Optional Plan Provisions

Under prior law, a deferral change made by a participant in a governmental 457(b) plan did not take affect until the month following the month the deferral was requested.

SECURE 2.0 eliminates the first day of the month rule. Deferral elections can be made at any time (as with 401(k) & 403(b) plans).

Effective April 1, 2023, MSRS has adopted this provision. Employers may now remit MNDCP contributions as soon as administratively practicable.
Please See Sections 2.05, 2.08 and 2.12 of the MNDCP Plan Document.

Under current law, employees who have attained age 50 are permitted to make additional catch-up contributions of $7,500 (or $30,000 for 2023) under an employer retirement plan.

SECURE 2.0 increases the catch-up limit for participants age 60, 61, 62 and 63 to the greater of $10,000 (indexed for inflation) or 150% of the catch-up limit (e.g., current limit is $7,500; 150% equals $11,250).

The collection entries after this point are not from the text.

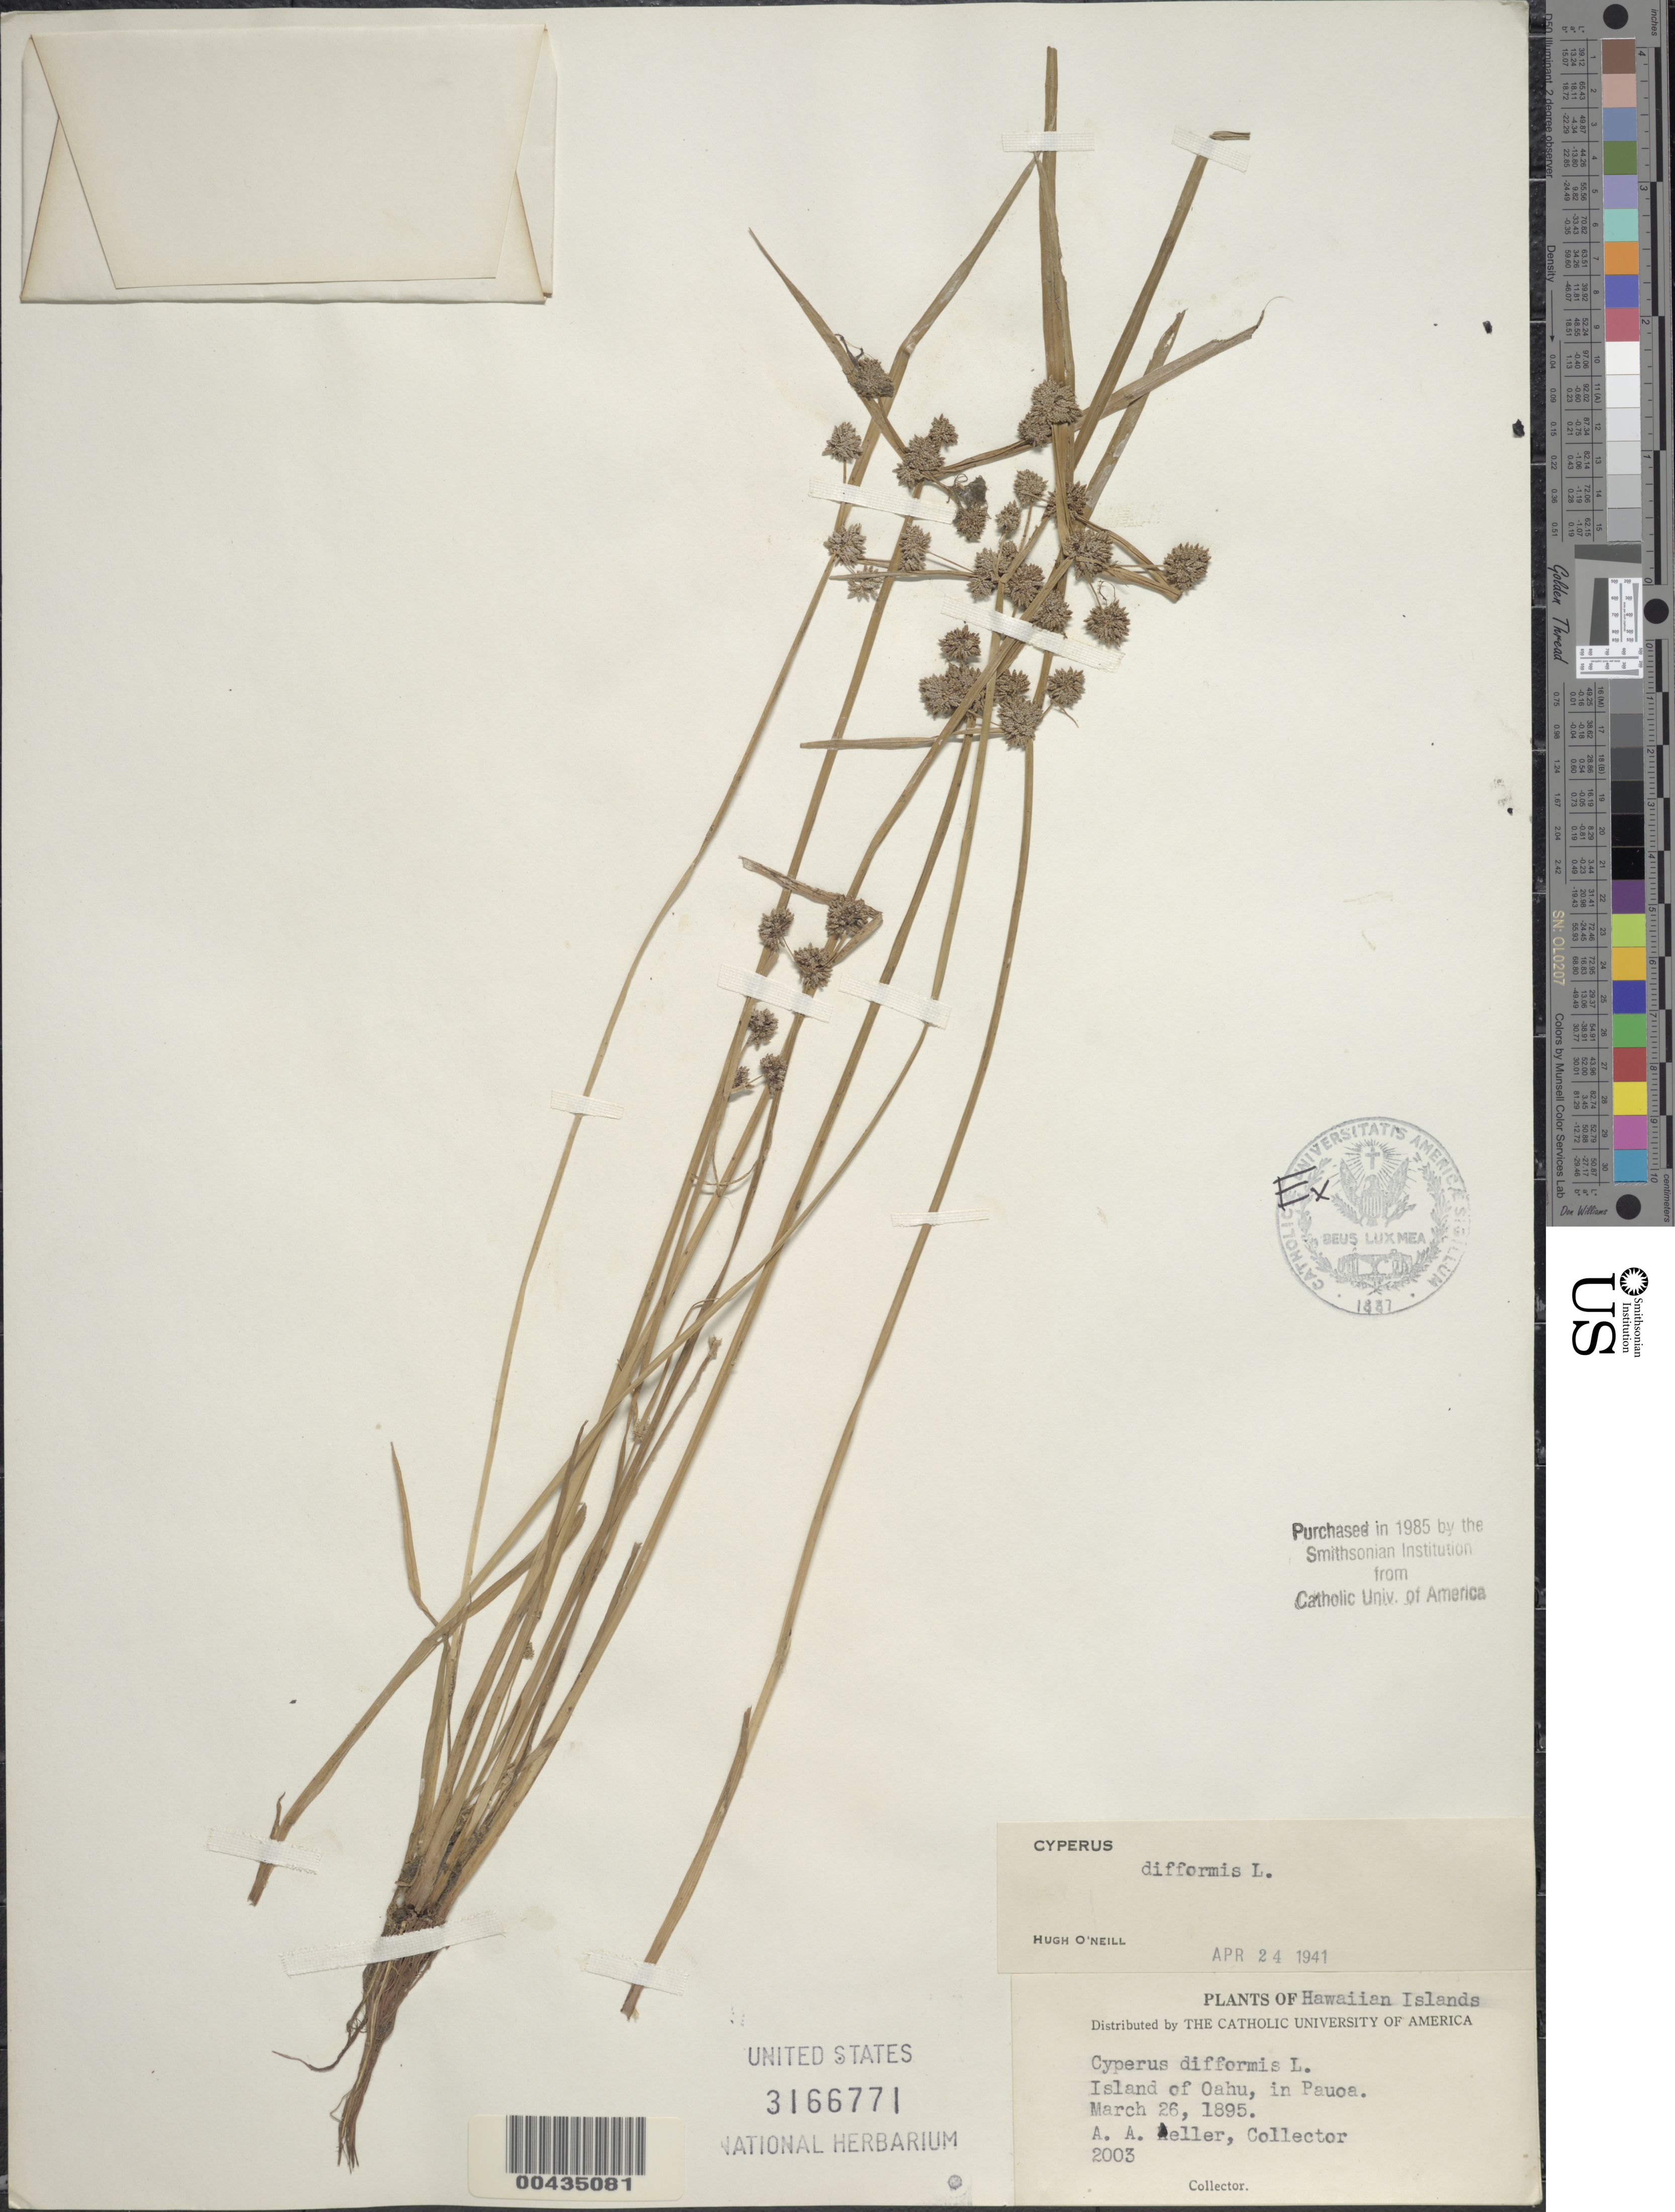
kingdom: Plantae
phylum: Tracheophyta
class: Liliopsida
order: Poales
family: Cyperaceae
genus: Cyperus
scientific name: Cyperus difformis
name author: L.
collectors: A. A. Heller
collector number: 2003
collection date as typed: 26 Mar 1895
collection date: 1895-03-26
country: United States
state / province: Hawaii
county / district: Honolulu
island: Oahu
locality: Pauoa.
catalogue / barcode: US 3166771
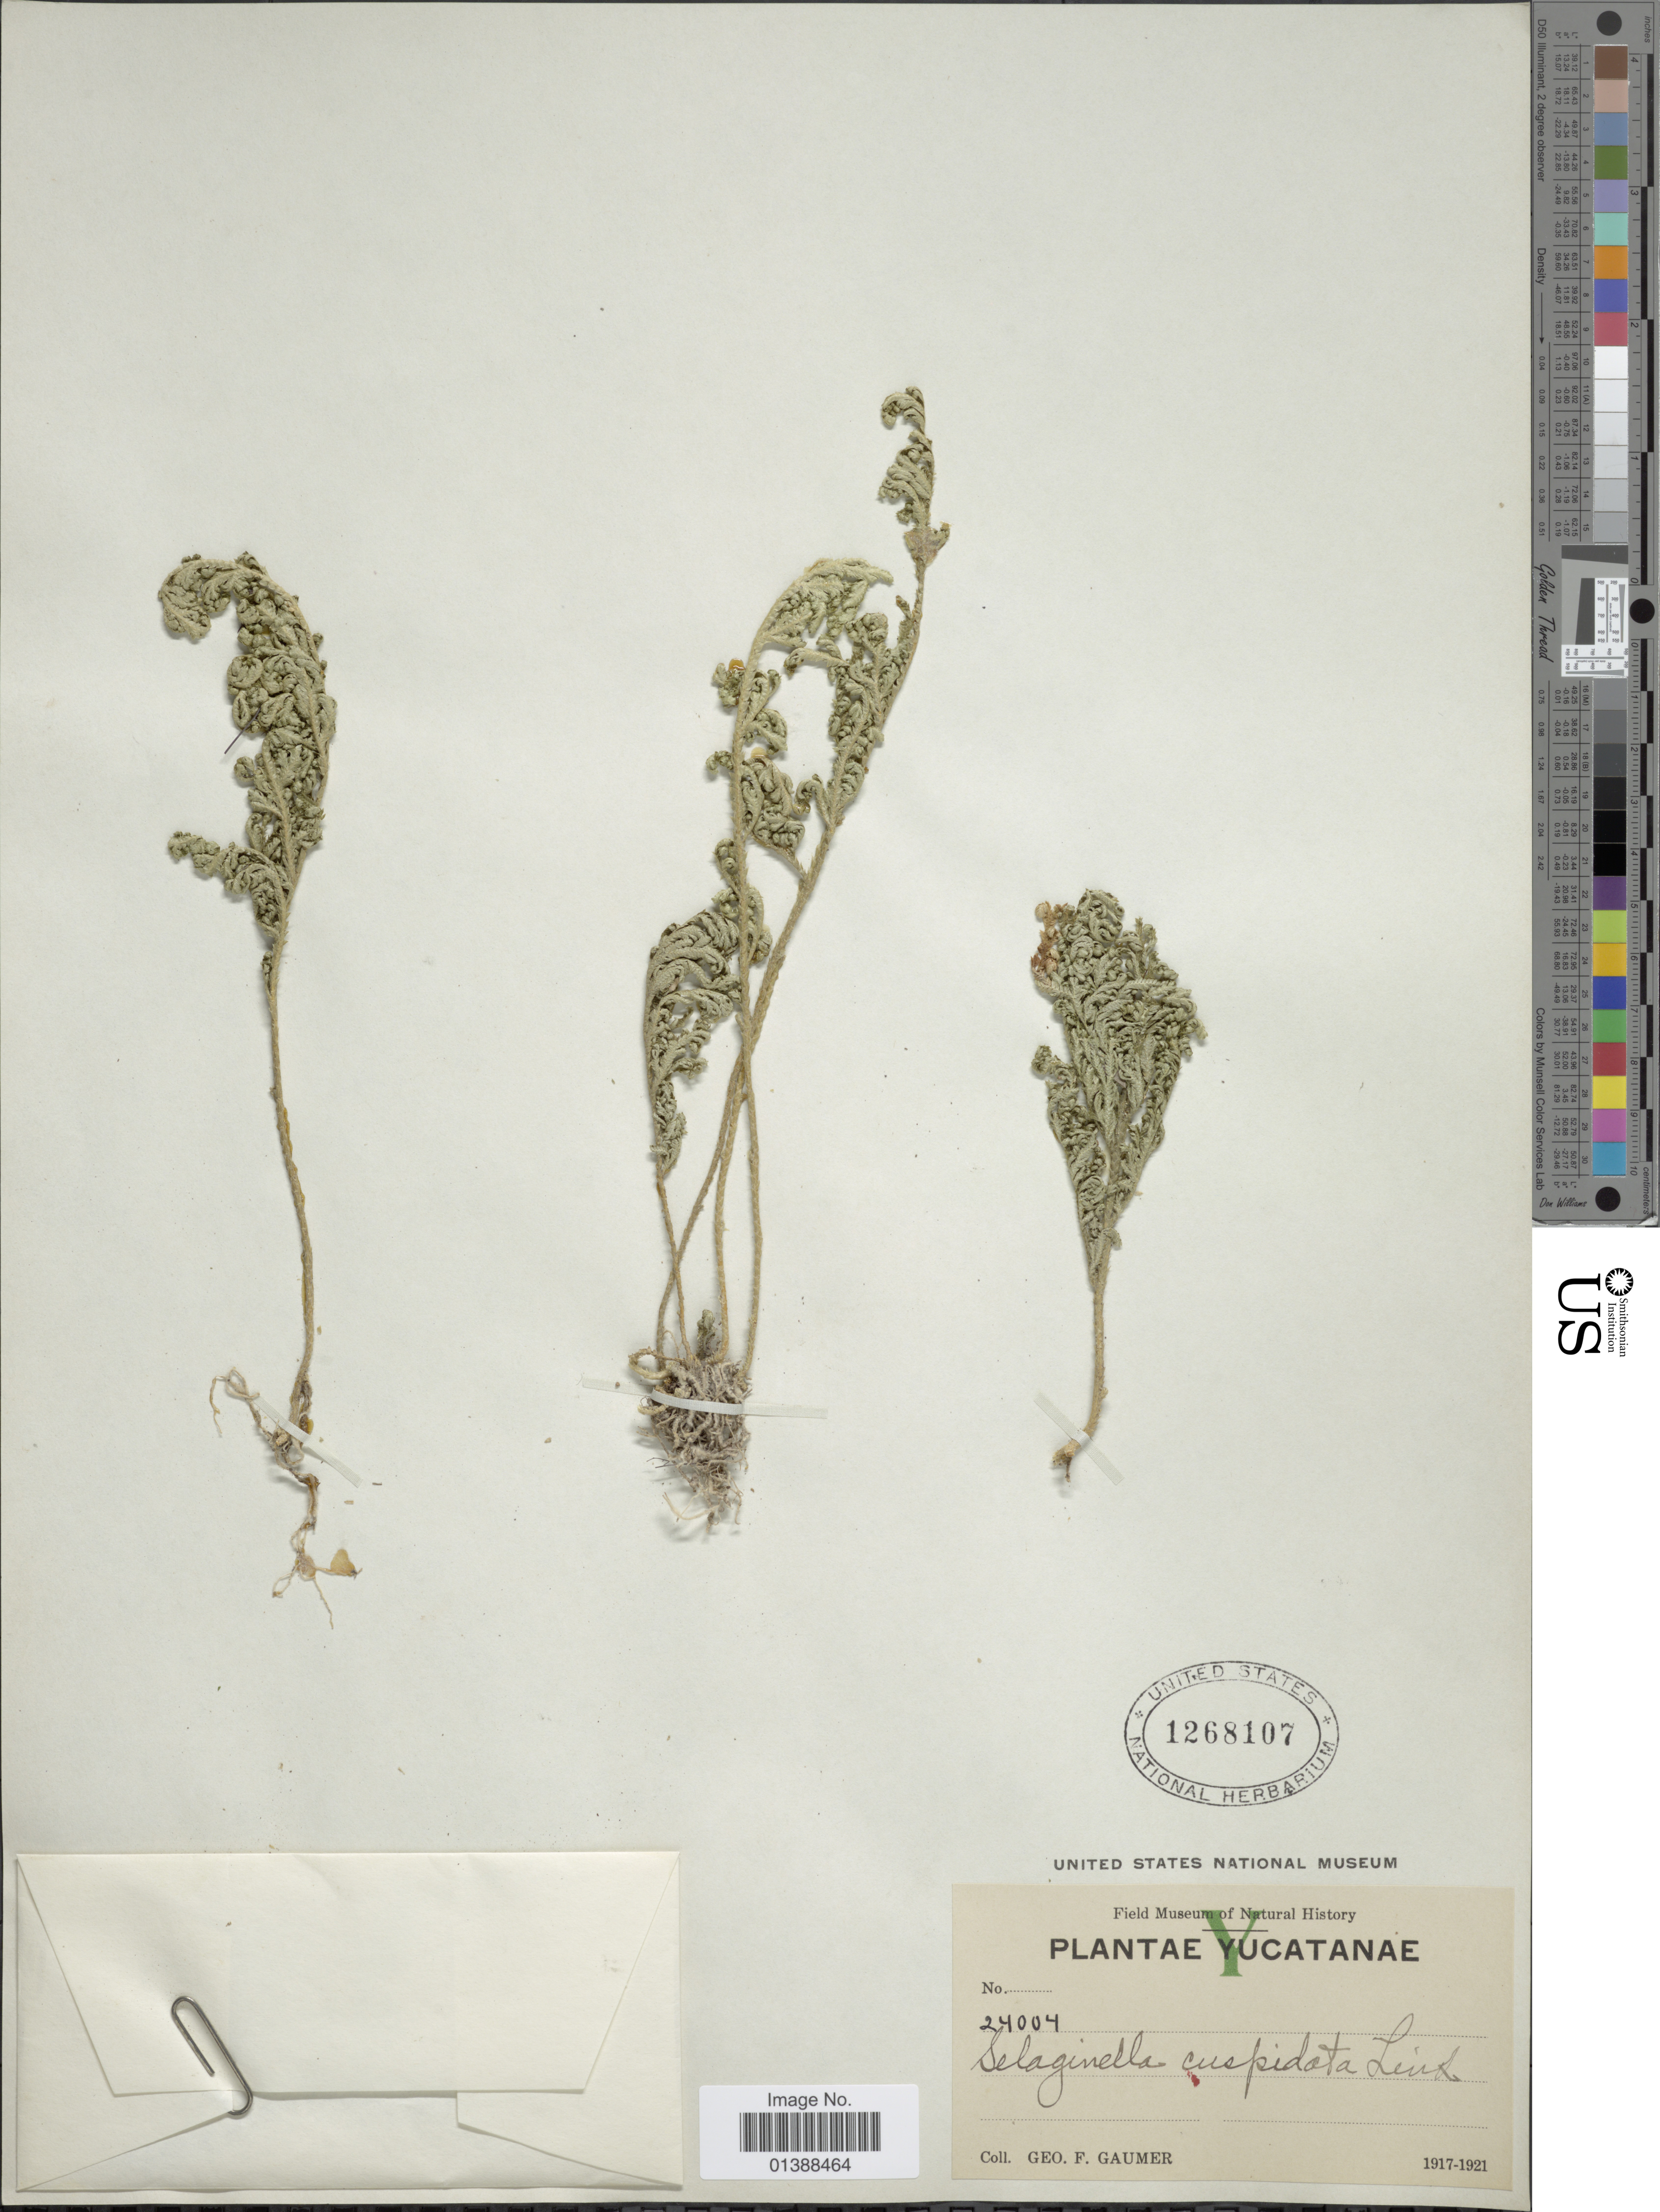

Effective January 1, 2025 if a plan so adopts the provision.

Under current law, plan sponsors are not permitted to provide employer matching contributions in their 457(b), 403(b) and 401(k), retirement plans on a Roth basis. Matching contributions must be on a pretax basis only.

SECURE 2.0 allows retirement to provide participants with the option of receiving matching contributions on a Roth basis.

Effective whenever a plan so adopts the provision.